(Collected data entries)
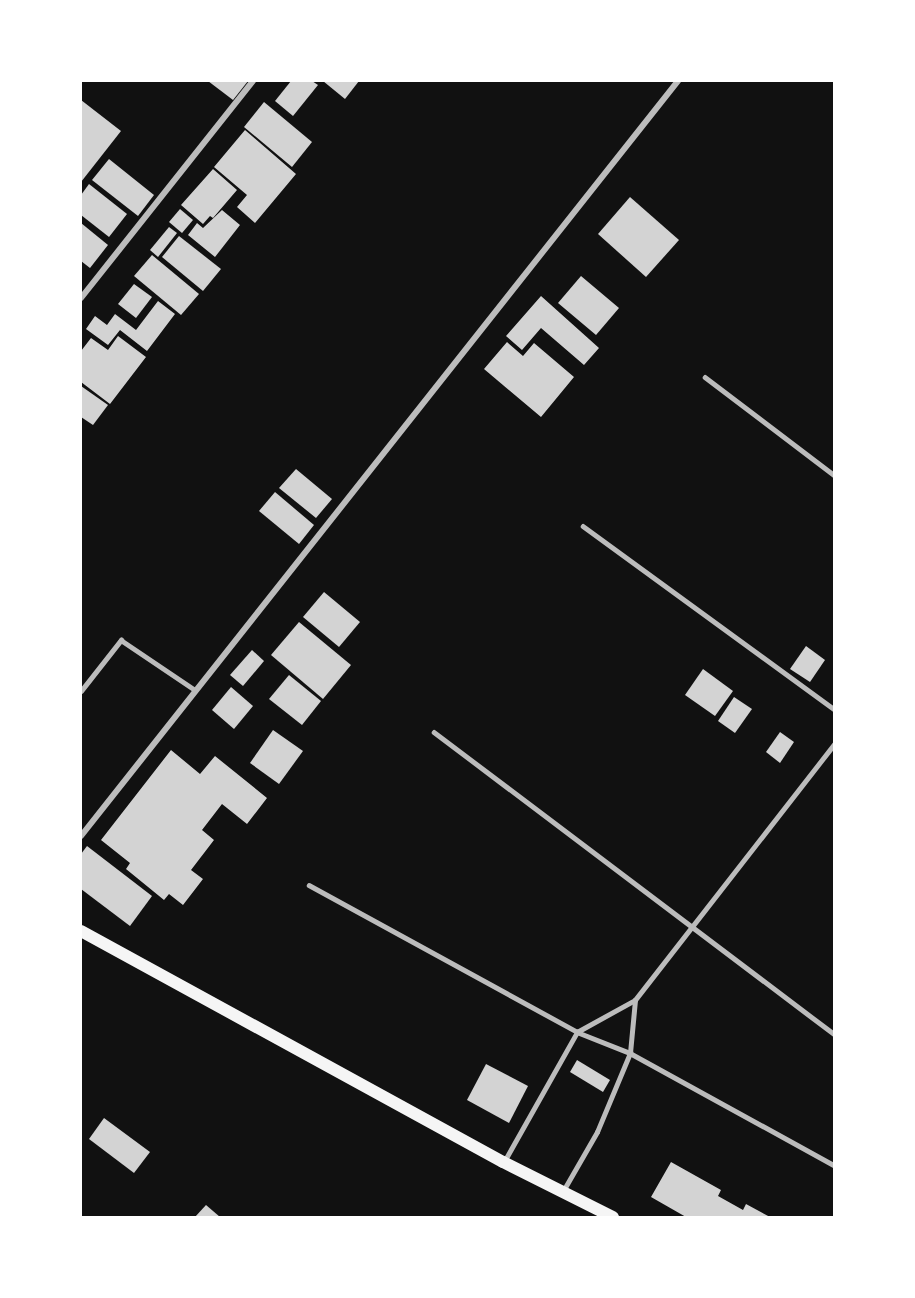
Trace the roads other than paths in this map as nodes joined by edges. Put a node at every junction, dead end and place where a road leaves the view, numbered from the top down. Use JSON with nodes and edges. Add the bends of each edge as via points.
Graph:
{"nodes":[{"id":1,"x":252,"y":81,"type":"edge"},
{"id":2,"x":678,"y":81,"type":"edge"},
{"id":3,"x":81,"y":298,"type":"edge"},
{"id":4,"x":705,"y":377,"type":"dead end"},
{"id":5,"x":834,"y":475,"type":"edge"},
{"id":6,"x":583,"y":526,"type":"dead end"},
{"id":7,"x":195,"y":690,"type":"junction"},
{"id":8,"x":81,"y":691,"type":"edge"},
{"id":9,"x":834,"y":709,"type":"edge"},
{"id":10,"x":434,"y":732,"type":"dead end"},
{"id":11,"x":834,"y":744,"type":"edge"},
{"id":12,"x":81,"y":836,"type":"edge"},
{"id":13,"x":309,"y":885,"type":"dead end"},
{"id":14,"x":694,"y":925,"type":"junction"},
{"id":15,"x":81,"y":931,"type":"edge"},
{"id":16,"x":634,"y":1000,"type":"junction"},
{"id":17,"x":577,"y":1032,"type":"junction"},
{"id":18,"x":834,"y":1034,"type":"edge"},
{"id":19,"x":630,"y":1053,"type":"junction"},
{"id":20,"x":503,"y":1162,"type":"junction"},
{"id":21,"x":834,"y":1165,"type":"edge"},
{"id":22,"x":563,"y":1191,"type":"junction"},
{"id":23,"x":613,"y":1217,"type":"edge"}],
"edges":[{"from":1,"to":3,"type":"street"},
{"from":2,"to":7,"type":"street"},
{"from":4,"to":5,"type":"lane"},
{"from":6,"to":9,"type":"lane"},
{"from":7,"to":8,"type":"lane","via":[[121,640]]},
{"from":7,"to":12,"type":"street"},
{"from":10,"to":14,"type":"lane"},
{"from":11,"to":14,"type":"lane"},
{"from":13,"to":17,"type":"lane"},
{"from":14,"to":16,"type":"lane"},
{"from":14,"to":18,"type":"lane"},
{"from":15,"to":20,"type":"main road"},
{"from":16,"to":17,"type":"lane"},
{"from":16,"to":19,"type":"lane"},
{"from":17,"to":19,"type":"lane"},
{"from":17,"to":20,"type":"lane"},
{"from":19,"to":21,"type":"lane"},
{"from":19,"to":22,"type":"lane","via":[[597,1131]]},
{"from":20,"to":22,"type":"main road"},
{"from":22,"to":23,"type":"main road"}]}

Prompt:
Leave the pictures out and copy the rest of the data exactly.

Solution to this exercise:
Trace the roads other than paths in this map as nodes joined by edges. Put a node at every junction, dead end and place where a road leaves the view, numbered from the top down. Use JSON with nodes and edges. Add the bends of each edge as via points.
Graph:
{"nodes":[{"id":1,"x":252,"y":81,"type":"edge"},
{"id":2,"x":678,"y":81,"type":"edge"},
{"id":3,"x":81,"y":298,"type":"edge"},
{"id":4,"x":705,"y":377,"type":"dead end"},
{"id":5,"x":834,"y":475,"type":"edge"},
{"id":6,"x":583,"y":526,"type":"dead end"},
{"id":7,"x":195,"y":690,"type":"junction"},
{"id":8,"x":81,"y":691,"type":"edge"},
{"id":9,"x":834,"y":709,"type":"edge"},
{"id":10,"x":434,"y":732,"type":"dead end"},
{"id":11,"x":834,"y":744,"type":"edge"},
{"id":12,"x":81,"y":836,"type":"edge"},
{"id":13,"x":309,"y":885,"type":"dead end"},
{"id":14,"x":694,"y":925,"type":"junction"},
{"id":15,"x":81,"y":931,"type":"edge"},
{"id":16,"x":634,"y":1000,"type":"junction"},
{"id":17,"x":577,"y":1032,"type":"junction"},
{"id":18,"x":834,"y":1034,"type":"edge"},
{"id":19,"x":630,"y":1053,"type":"junction"},
{"id":20,"x":503,"y":1162,"type":"junction"},
{"id":21,"x":834,"y":1165,"type":"edge"},
{"id":22,"x":563,"y":1191,"type":"junction"},
{"id":23,"x":613,"y":1217,"type":"edge"}],
"edges":[{"from":1,"to":3,"type":"street"},
{"from":2,"to":7,"type":"street"},
{"from":4,"to":5,"type":"lane"},
{"from":6,"to":9,"type":"lane"},
{"from":7,"to":8,"type":"lane","via":[[121,640]]},
{"from":7,"to":12,"type":"street"},
{"from":10,"to":14,"type":"lane"},
{"from":11,"to":14,"type":"lane"},
{"from":13,"to":17,"type":"lane"},
{"from":14,"to":16,"type":"lane"},
{"from":14,"to":18,"type":"lane"},
{"from":15,"to":20,"type":"main road"},
{"from":16,"to":17,"type":"lane"},
{"from":16,"to":19,"type":"lane"},
{"from":17,"to":19,"type":"lane"},
{"from":17,"to":20,"type":"lane"},
{"from":19,"to":21,"type":"lane"},
{"from":19,"to":22,"type":"lane","via":[[597,1131]]},
{"from":20,"to":22,"type":"main road"},
{"from":22,"to":23,"type":"main road"}]}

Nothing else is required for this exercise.